O estande ficou aberto durante três dias, de 19 a 21 de julho, com produtos próprios como fitas, fios, tecidos e peças exclusivas. A proposta não se limita a exibir matéria-prima: apresenta uma cadeia completa na qual o algodão se transforma em insumos têxteis e peças de design com identidade provincial.
Também foram incorporadas criações de designers chaqueñas que trabalham com o algodão agroecológico da No'oxonec, entre elas Arhat, Paulina Ropitas, Leta's, Esteli Tejidos, Taller Textil CCC Las Palmas e Semilla. O atendimento do espaço ficou a cargo de Ana Clara Black e Mariana Acevedo, vinculadas à Fundação Doctor Ramón Carrillo, que acompanha o desenvolvimento da experiência.
O projeto soma ainda a participação da KO Huella, uma marca criada para trabalhar com algodão agroecológico da No'oxonec e algodão natural da Cooperativa Inimbó. A partir do estande da Chacú, essa articulação representa a cadeia de produção e valor do algodão por meio de um vídeo e de uma atividade artística diária, com foco no percurso que vai da semente à peça de roupa.

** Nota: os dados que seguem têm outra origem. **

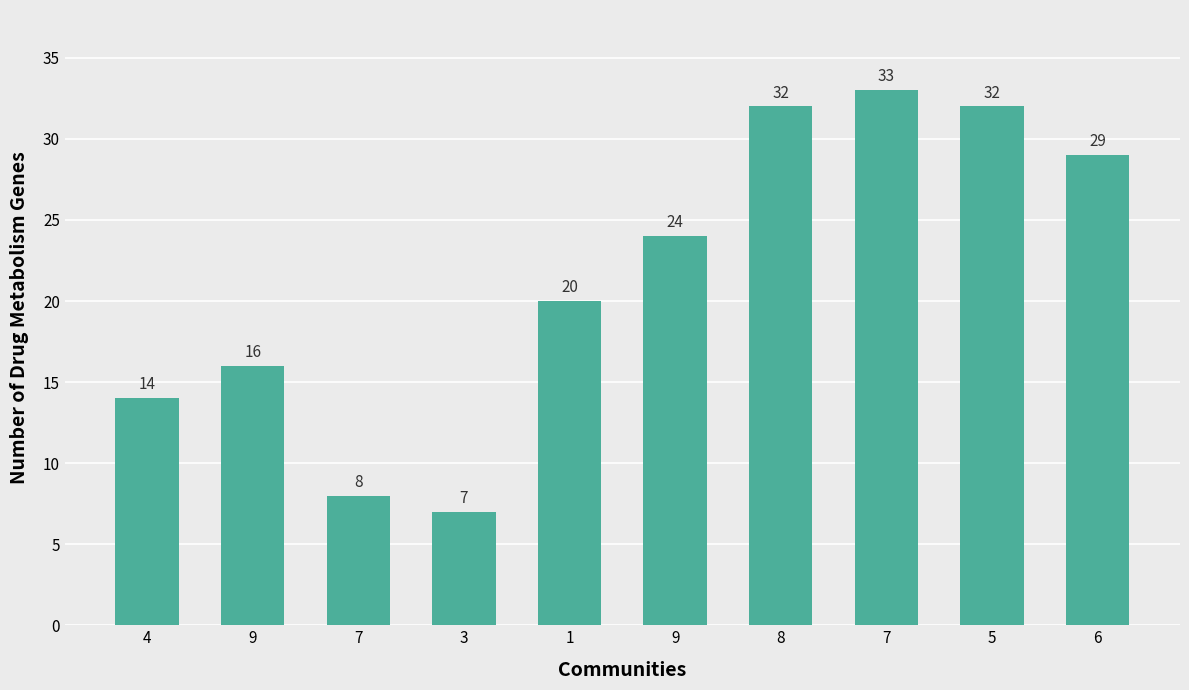

Where is the data nearest to the value 20?

1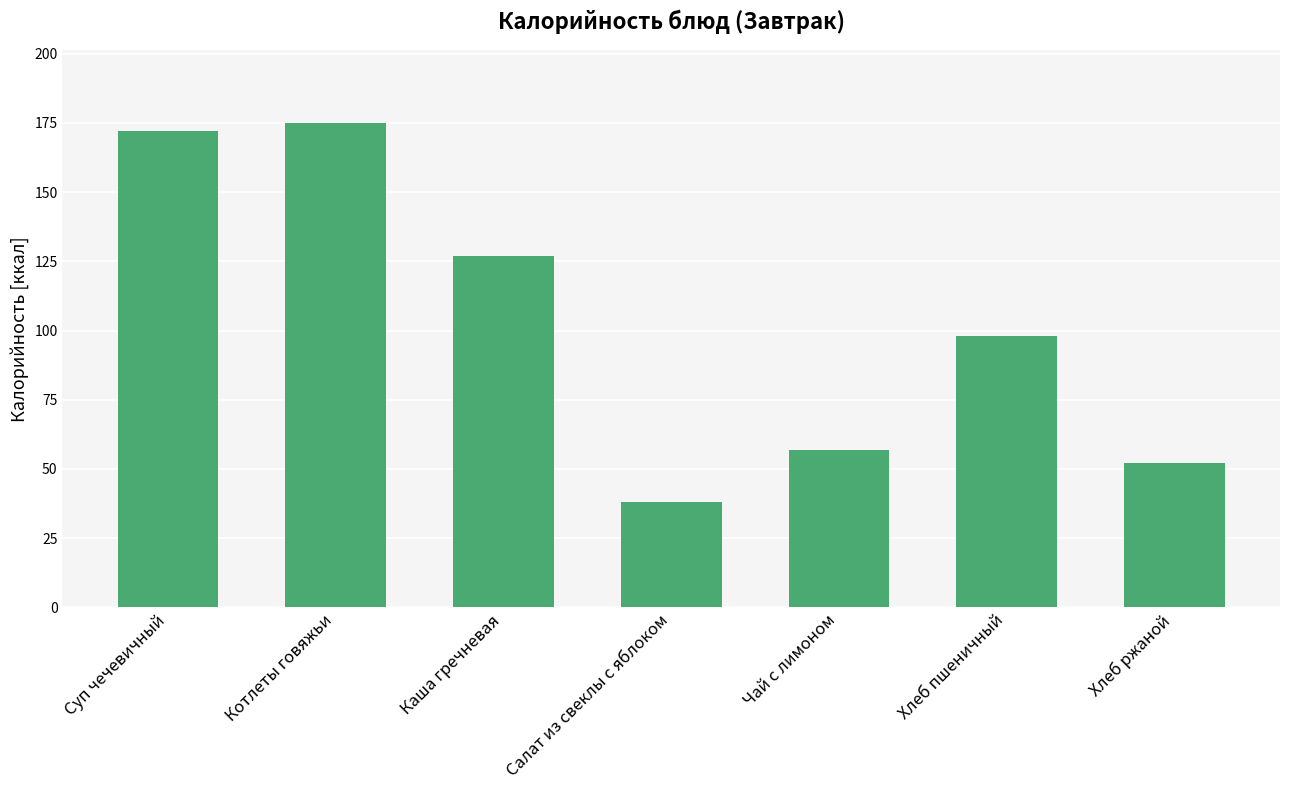

How many series are shown in this chart?

1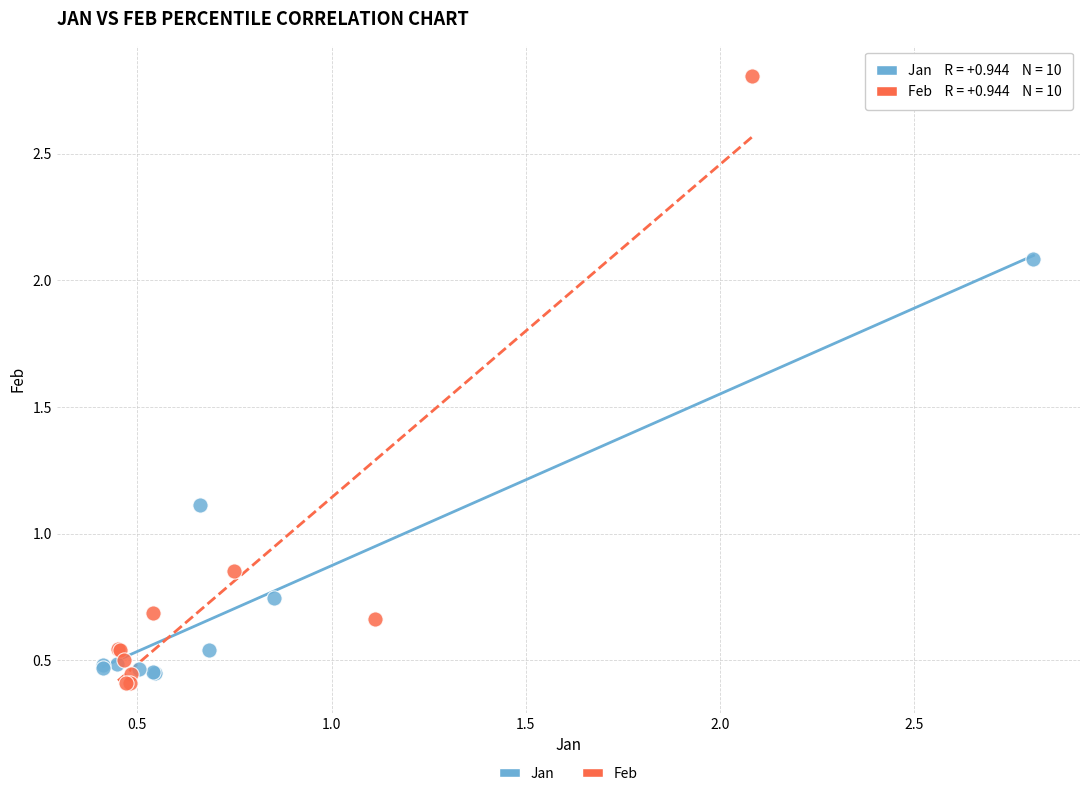

Which series contains the lowest Y value?

Feb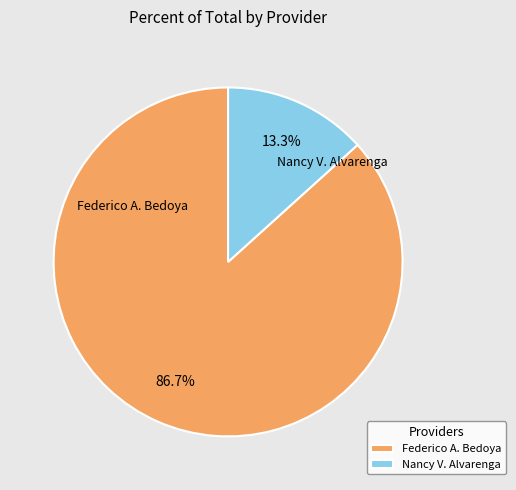

Count the number of slices in the pie.

2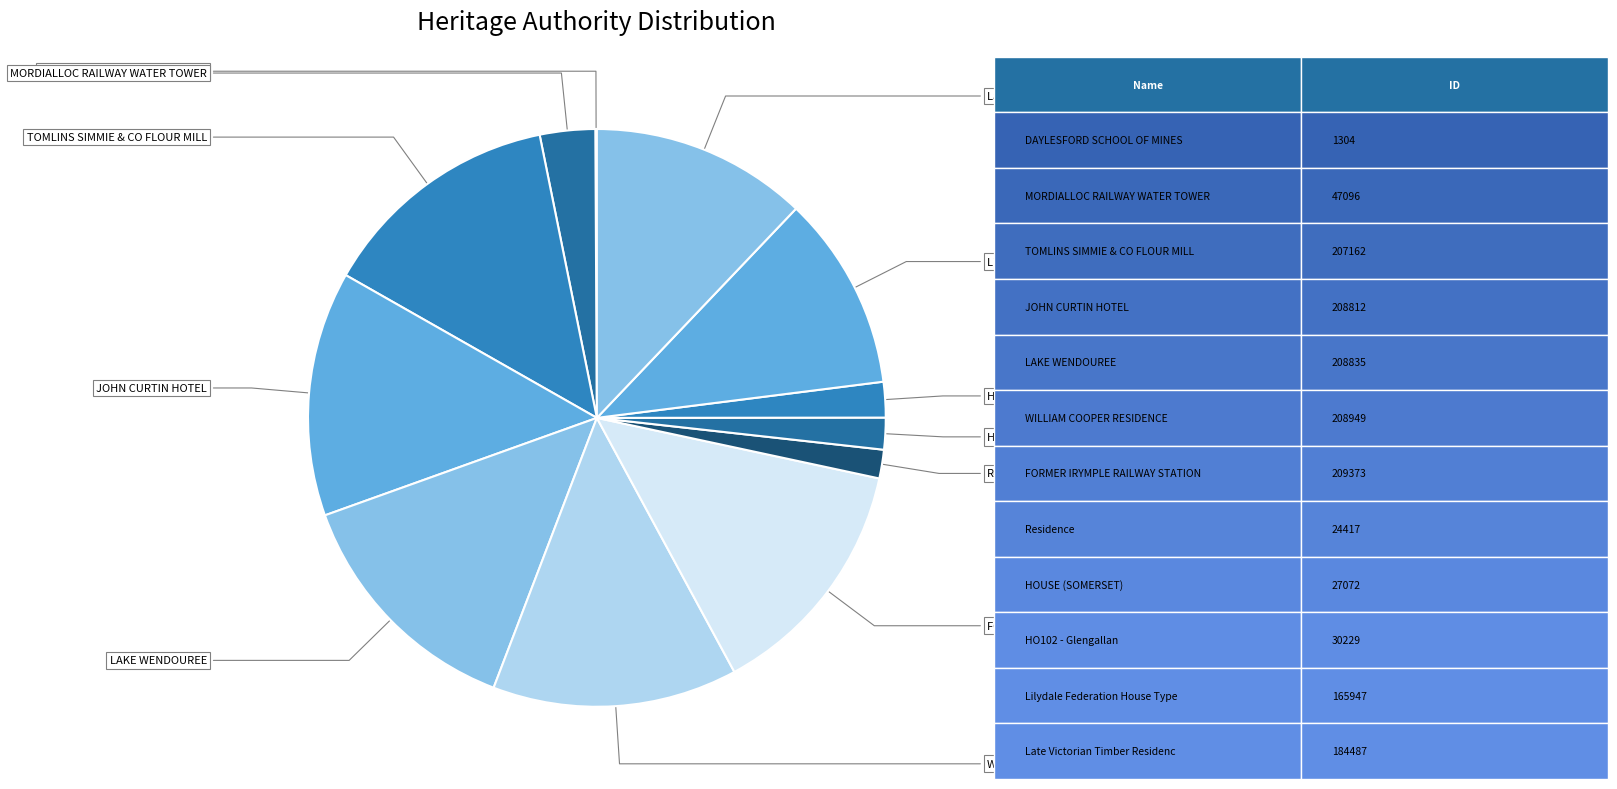

Rank the categories by value from lowest to highest.

DAYLESFORD SCHOOL OF MINES, Residence, HOUSE (SOMERSET), HO102 - Glengallan, MORDIALLOC RAILWAY WATER TOWER, Lilydale Federation House Types, Late Victorian Timber Residence, TOMLINS SIMMIE & CO FLOUR MILL, JOHN CURTIN HOTEL, LAKE WENDOUREE, WILLIAM COOPER RESIDENCE, FORMER IRYMPLE RAILWAY STATION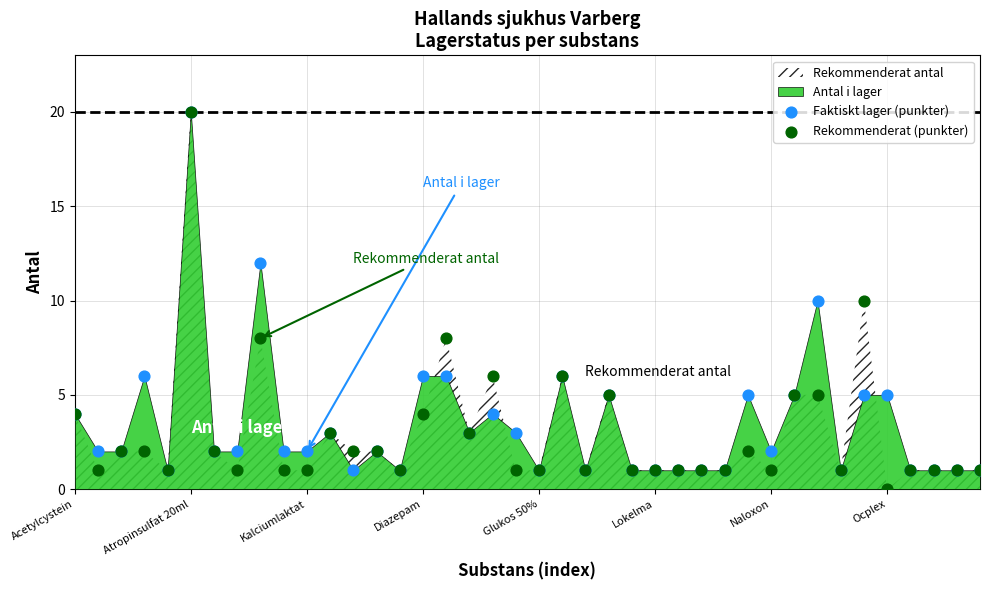

Which series has the widest spread of Y values?

Rekommenderat (punkter)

Alejandra Gómez, da Fundação Carrillo, destacou que o espaço permite dar visibilidade ao trabalho de famílias originárias e criollas que produzem de maneira saudável e compatível com a saúde e o ambiente. Nessa descrição, o algodão aparece junto a alimentos como abóbora, milho, melancia, melão e feijão, dentro de uma prática agroecológica que não separa produção, comunidade e território.
A experiência se apresenta como única em nível provincial e nacional por combinar agroecologia camponesa e popular com agregação de valor artesanal e industrial realizada no Chaco. Sua continuidade se apoia em organizações territoriais, consórcios de serviços rurais, a Fundação Carrillo e instituições públicas como o INTA, com medições e relatórios técnicos voltados a avaliar os impactos de cada campanha.